By virtue of creating pathways for IMGs to come to the United States and serve in these meaningful leadership roles, our organizations will be able to learn from the countries that these providers come from — not only in their best practices, but also learning from the richness of their culture.

— Andy Siegel, chief business development officer, Goodwin Living

International medical graduates make up 25% of the overall physician workforce in the United States health care system, reported Medical Licensing. Roughly 62% of IMGs have secured residency positions across the country last year, a rise from 44% in 2016, the report found.

A report from the Migration Policy Institute found that more than roughly 165,000 international medical graduates currently living in the United States are unemployed or underemployed immigrants and available to help minimize clinical workforce gaps.

International medical graduates are often individuals who are representative of some of the most underserved patient populations in the United States, said Avigail Ziv, Upwardly Global’s vice president of programs.

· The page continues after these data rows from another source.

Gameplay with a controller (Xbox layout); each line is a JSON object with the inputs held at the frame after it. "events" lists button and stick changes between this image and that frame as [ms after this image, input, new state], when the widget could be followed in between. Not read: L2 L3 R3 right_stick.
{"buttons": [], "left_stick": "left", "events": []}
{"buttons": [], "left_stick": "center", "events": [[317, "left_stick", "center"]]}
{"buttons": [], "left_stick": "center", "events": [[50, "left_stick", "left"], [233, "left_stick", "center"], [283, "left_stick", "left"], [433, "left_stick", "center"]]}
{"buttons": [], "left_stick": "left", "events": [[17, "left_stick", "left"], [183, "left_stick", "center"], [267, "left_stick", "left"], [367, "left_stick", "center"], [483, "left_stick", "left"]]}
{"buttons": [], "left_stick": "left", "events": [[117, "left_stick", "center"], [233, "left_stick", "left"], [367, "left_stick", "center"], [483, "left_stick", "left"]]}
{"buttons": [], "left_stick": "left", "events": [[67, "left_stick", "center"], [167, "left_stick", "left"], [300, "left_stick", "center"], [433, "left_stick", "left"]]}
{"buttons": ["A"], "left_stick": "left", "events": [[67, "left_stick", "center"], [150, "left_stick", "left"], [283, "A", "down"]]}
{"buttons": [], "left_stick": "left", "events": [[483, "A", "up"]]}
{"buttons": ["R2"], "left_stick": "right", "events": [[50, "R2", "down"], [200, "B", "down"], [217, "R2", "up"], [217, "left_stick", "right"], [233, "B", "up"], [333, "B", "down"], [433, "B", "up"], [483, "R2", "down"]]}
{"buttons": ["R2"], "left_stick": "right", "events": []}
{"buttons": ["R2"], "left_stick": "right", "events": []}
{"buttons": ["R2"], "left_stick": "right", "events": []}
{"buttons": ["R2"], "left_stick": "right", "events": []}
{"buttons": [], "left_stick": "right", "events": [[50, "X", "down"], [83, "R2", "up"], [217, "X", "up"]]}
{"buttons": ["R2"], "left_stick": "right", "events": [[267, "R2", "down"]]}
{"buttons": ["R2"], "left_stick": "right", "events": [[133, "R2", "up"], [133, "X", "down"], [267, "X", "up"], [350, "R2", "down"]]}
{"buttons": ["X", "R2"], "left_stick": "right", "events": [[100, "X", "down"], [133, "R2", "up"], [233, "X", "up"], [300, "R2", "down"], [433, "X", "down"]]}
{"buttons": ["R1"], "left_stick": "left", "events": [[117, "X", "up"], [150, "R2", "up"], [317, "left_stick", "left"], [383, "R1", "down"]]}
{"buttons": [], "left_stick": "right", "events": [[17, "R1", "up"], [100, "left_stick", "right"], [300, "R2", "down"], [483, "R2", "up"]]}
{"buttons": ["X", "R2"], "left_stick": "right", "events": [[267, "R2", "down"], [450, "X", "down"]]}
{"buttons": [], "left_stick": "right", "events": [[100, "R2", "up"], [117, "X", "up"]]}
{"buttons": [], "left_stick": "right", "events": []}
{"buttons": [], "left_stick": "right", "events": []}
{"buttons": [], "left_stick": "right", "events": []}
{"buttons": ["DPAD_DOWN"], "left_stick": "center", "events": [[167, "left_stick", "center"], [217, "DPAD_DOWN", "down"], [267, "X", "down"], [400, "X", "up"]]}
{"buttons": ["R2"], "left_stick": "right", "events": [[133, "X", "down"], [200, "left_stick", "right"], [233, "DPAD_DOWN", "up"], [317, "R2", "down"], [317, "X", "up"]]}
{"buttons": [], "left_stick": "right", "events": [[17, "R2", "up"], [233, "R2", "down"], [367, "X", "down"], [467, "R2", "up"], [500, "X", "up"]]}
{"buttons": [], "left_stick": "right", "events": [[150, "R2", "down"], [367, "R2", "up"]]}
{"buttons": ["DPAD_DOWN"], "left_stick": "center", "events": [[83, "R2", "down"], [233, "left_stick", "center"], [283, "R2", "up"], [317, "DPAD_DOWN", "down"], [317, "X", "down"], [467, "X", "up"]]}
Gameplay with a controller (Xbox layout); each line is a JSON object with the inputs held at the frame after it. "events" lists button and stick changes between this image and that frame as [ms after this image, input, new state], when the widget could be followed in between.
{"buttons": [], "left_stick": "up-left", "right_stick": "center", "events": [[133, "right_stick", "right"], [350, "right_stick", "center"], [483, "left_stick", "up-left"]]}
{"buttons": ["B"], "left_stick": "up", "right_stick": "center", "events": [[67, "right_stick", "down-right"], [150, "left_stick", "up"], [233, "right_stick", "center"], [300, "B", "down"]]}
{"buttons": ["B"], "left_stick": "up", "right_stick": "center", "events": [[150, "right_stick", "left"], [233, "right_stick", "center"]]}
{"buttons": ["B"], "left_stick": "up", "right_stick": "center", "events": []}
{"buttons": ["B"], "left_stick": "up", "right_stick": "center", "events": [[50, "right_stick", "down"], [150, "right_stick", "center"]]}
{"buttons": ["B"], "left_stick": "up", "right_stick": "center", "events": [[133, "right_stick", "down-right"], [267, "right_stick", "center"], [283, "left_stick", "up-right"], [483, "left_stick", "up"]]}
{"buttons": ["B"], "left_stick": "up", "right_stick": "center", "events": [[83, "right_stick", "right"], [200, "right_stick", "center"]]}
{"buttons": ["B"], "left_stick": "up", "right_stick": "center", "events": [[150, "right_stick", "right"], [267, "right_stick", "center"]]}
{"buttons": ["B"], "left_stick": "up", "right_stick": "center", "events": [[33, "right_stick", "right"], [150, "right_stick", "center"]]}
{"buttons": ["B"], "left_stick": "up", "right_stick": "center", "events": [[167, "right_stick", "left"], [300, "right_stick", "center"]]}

Opening career pathways for these medical professionals could help hospice providers to break down cultural and language barriers among underserved communities, Ziv said.

“Oftentimes in a medically underserved there are many immigrants and refugees based in these communities as well,” Ziv told Hospice News. “These laws aren’t something that is ‘nice’ to have,’ this is a must have if we really want to continue to serve the health care needs for this country and fill critical gaps in the health care industry to properly care for our communities of aging populations.”